Segregação das classes sociais no Brasil (Adaptado da FUVEST 2015)
Enviada em 15/05/2020
Para Marx, os motores de toda a história da humanidade são as lutas de classe. Essas diversas camadas sociais, por sua vez, divergem-se a partir de distintas formas de convívio e realidade. Na França aristocrática, pré-revolução francesa, por exemplo, havia dois modos de vestimenta que diferenciavam os aristocráticos daqueles que não possuíam terras (os sans-culottes). No Brasil, a dicotomia estabelece-se pela garantia, a partir da compra, por estilos de vida que demonstrem superioridade, como locais com vantagens exclusivas ou facilidades em relação aos outros. Porém, essa dinâmica contrasta com o estabelecimento da plenitude de direitos assegurados pela democracia, que não pressupõe a segregação de classes.
Em princípio, as constantes privatizações da vida pública impossibilitam que a sociedade possa ter conhecimento da multiplicidade de vivências existentes. Para o filósofo Michael Sandel, esse processo é conhecido como “camarotização” e ele vai desde de situações mais simples, como uma partida de jogo e outras diversas atividades de lazer, até momentos mais complexos, relacionados a instituições de ensino, saúde e moradia. Assim sendo, o encontro é restrito a pessoas de mesmo convívio, o que, para Sandel, elimina o reconhecimento de diversidade social e, portanto, é prejudicial a democracia. No Brasil, esse fenômeno é ainda mais fomentado, tendo em vista a recente superação de formas de governo que pressupõem alta hierarquia, como a ditadura militar, que se findou há menos de 40 anos.

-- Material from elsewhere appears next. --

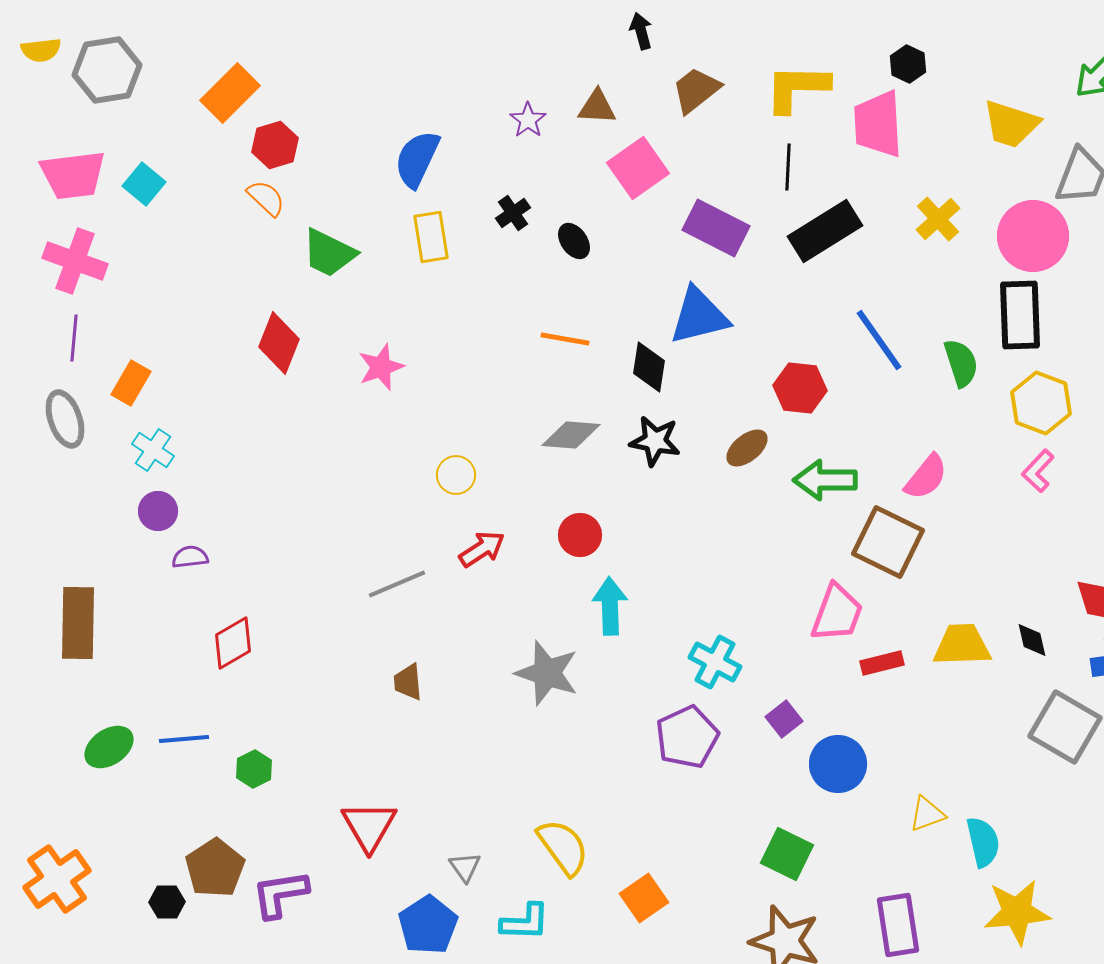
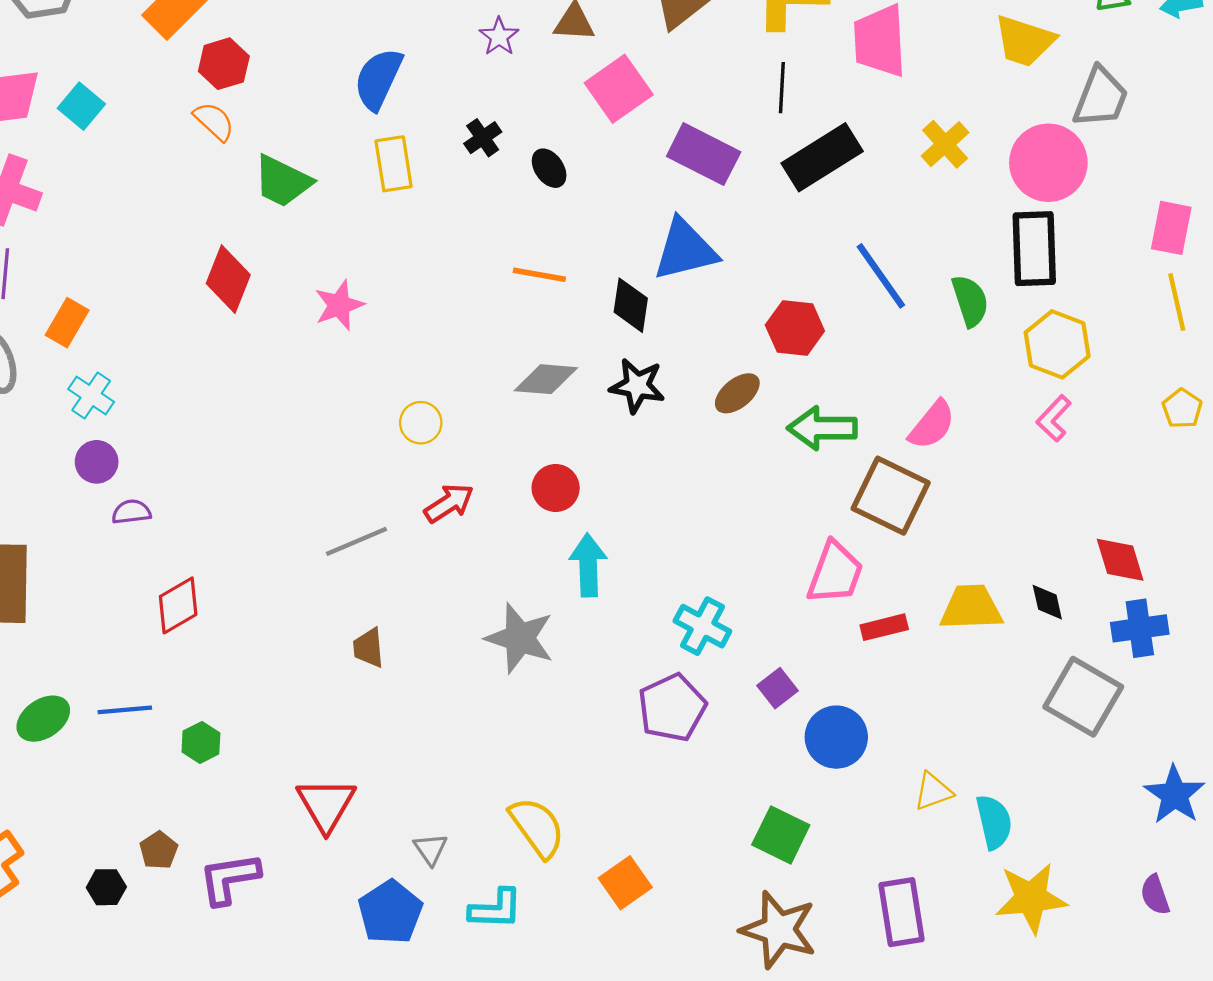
brown pentagon: (215, 868) -> (159, 850), size x0.6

Essa dinâmica, em consonância, corrompe o ideal de vontade geral de Rousseau, em que a coletividade deve prezar pelo interesse comum, sendo essa prática, em primeiro lugar, estritamente obrigatória, já que a teoria pressupõe um Estado de deveres e não apenas de direitos, como a de Locke. Isso acontece porque, para a teoria rousseauniana, os indivíduos devem conviver entre si para que seja possível entender as necessidades do outro, e, dessa forma, votar de forma a promover maior amplitude de direitos. Na república brasileira, porém, a segregação entre as classes se amplia gradativamente desde o êxodo rural, tento em vista que houve o distanciamento visual a partir da regionalização da cidade, e, consequentemente, o afastamento entre os grupos.
Por fim, a segregação de classes no Brasil afeta a noção de cidadania entre as pessoas no país e a sua superação depende da ação incisiva de órgãos públicos. Primeiramente, uma iniciativa a ser tomada é a partir do fomento da qualidade dos serviços da esfera pública, desde os essenciais, como escola e hospitais, até as atividades de lazer e transporte, para que, isto posto, a população não veja a necessidade de buscar por serviços privados, pois todos utilizarão o mesmo espaço comum. Por fim, a cobrança excessiva por serviços exclusivos deve ser limitada, para conter camarotização da sociedade.